Work instruction
For the listing below, print exactly the lines from the line with "staining of glioma" to the line with "adenocarcinoma (endometrial) stained", both included, and nothing beyond them.
----------
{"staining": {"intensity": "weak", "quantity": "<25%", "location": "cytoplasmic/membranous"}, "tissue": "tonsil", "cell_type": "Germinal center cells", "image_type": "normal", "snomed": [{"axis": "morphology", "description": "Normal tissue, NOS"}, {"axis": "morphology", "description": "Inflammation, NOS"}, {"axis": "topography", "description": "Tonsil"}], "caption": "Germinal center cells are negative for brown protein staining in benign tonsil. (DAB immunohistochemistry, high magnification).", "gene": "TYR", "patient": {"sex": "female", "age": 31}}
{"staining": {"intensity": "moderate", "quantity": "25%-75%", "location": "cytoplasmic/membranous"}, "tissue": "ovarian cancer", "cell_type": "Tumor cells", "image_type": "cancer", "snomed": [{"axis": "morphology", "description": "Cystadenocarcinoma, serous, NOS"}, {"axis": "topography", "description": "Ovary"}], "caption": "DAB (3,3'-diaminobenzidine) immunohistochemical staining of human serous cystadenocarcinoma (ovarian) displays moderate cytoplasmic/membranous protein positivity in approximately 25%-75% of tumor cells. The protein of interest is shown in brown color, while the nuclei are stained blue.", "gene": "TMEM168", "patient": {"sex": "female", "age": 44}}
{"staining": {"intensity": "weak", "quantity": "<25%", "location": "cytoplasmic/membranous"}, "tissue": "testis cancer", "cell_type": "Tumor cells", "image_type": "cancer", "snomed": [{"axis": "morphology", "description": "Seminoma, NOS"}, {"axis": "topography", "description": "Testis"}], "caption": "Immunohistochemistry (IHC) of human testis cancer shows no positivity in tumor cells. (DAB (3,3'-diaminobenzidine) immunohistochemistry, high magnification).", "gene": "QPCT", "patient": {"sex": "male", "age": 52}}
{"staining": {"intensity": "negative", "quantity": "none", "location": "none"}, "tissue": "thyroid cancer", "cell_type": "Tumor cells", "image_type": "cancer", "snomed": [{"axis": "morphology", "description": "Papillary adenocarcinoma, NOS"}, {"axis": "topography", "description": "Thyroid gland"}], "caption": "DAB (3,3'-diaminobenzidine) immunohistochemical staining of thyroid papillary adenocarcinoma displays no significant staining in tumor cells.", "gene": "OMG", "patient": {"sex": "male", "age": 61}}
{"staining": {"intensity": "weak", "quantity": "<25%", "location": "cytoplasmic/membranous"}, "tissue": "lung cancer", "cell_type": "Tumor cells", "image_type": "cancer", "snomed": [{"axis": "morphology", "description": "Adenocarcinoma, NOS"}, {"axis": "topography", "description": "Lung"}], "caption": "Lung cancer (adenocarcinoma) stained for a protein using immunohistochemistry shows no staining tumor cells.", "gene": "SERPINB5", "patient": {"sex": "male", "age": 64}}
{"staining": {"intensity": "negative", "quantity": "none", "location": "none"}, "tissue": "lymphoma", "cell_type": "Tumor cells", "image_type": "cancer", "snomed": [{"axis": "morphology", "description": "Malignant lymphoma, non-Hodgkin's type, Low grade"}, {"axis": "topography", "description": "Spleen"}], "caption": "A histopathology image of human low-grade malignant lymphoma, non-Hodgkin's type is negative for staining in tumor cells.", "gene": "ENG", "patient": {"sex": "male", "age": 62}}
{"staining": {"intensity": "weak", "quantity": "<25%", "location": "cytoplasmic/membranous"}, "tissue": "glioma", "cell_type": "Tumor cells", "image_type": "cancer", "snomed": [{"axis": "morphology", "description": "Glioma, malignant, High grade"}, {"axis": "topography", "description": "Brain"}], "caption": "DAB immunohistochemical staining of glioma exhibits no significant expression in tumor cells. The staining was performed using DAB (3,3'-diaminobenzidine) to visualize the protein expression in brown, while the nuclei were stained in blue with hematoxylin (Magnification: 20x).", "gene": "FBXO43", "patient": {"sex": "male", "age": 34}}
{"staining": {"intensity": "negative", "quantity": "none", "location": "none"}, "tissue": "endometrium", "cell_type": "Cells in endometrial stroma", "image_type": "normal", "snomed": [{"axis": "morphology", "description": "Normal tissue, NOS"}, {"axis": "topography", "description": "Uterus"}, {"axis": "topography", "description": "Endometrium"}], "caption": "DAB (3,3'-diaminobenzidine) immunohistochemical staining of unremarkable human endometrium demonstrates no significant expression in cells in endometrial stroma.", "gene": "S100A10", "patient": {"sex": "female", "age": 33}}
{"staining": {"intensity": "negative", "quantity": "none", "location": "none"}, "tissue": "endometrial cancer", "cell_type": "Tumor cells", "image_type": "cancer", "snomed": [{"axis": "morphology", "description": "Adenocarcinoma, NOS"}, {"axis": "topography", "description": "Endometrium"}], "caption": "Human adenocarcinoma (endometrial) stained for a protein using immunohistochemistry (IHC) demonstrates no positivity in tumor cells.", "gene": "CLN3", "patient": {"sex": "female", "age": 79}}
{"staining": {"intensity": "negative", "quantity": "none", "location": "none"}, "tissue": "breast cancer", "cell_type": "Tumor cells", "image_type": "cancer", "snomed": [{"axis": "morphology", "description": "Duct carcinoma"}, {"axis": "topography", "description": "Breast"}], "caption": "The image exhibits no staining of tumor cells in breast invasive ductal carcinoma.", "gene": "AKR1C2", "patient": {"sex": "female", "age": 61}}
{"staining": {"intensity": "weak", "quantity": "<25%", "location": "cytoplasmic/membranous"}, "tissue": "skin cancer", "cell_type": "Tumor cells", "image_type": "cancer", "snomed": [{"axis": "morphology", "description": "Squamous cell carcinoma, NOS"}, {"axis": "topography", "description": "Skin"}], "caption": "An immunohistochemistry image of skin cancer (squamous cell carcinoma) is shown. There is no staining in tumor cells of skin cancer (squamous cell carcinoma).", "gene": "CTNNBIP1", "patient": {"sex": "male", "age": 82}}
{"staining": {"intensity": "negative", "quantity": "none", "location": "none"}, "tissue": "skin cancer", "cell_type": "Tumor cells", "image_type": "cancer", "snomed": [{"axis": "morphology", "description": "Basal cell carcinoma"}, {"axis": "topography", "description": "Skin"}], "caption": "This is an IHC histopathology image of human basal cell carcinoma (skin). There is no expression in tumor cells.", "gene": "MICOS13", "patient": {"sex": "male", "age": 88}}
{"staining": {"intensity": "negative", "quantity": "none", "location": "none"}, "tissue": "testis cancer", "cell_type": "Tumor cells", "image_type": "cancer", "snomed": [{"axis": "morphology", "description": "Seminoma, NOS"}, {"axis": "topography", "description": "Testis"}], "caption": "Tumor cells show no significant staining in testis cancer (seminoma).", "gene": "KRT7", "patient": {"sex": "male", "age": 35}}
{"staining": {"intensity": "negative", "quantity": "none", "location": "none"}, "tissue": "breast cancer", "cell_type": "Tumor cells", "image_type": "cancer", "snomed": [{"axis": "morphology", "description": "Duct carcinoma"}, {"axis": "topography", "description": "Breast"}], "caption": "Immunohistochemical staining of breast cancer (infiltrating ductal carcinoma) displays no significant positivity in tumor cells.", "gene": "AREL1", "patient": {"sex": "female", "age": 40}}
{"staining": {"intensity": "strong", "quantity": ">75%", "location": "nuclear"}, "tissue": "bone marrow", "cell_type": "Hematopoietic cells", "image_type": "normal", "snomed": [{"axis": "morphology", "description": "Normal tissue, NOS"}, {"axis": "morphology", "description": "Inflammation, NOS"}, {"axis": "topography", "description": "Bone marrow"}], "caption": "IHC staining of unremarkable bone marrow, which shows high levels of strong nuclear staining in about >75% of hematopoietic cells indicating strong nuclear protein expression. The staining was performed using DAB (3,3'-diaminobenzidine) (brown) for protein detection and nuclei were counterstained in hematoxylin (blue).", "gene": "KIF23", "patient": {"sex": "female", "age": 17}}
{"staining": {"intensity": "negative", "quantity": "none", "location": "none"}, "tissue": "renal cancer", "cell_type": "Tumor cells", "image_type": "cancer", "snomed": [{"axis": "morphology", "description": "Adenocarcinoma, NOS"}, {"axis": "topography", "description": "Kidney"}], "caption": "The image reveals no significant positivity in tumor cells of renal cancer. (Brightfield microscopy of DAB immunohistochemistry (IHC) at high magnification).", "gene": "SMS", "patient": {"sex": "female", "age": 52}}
----------
Exercise answer
{"staining": {"intensity": "weak", "quantity": "<25%", "location": "cytoplasmic/membranous"}, "tissue": "glioma", "cell_type": "Tumor cells", "image_type": "cancer", "snomed": [{"axis": "morphology", "description": "Glioma, malignant, High grade"}, {"axis": "topography", "description": "Brain"}], "caption": "DAB immunohistochemical staining of glioma exhibits no significant expression in tumor cells. The staining was performed using DAB (3,3'-diaminobenzidine) to visualize the protein expression in brown, while the nuclei were stained in blue with hematoxylin (Magnification: 20x).", "gene": "FBXO43", "patient": {"sex": "male", "age": 34}}
{"staining": {"intensity": "negative", "quantity": "none", "location": "none"}, "tissue": "endometrium", "cell_type": "Cells in endometrial stroma", "image_type": "normal", "snomed": [{"axis": "morphology", "description": "Normal tissue, NOS"}, {"axis": "topography", "description": "Uterus"}, {"axis": "topography", "description": "Endometrium"}], "caption": "DAB (3,3'-diaminobenzidine) immunohistochemical staining of unremarkable human endometrium demonstrates no significant expression in cells in endometrial stroma.", "gene": "S100A10", "patient": {"sex": "female", "age": 33}}
{"staining": {"intensity": "negative", "quantity": "none", "location": "none"}, "tissue": "endometrial cancer", "cell_type": "Tumor cells", "image_type": "cancer", "snomed": [{"axis": "morphology", "description": "Adenocarcinoma, NOS"}, {"axis": "topography", "description": "Endometrium"}], "caption": "Human adenocarcinoma (endometrial) stained for a protein using immunohistochemistry (IHC) demonstrates no positivity in tumor cells.", "gene": "CLN3", "patient": {"sex": "female", "age": 79}}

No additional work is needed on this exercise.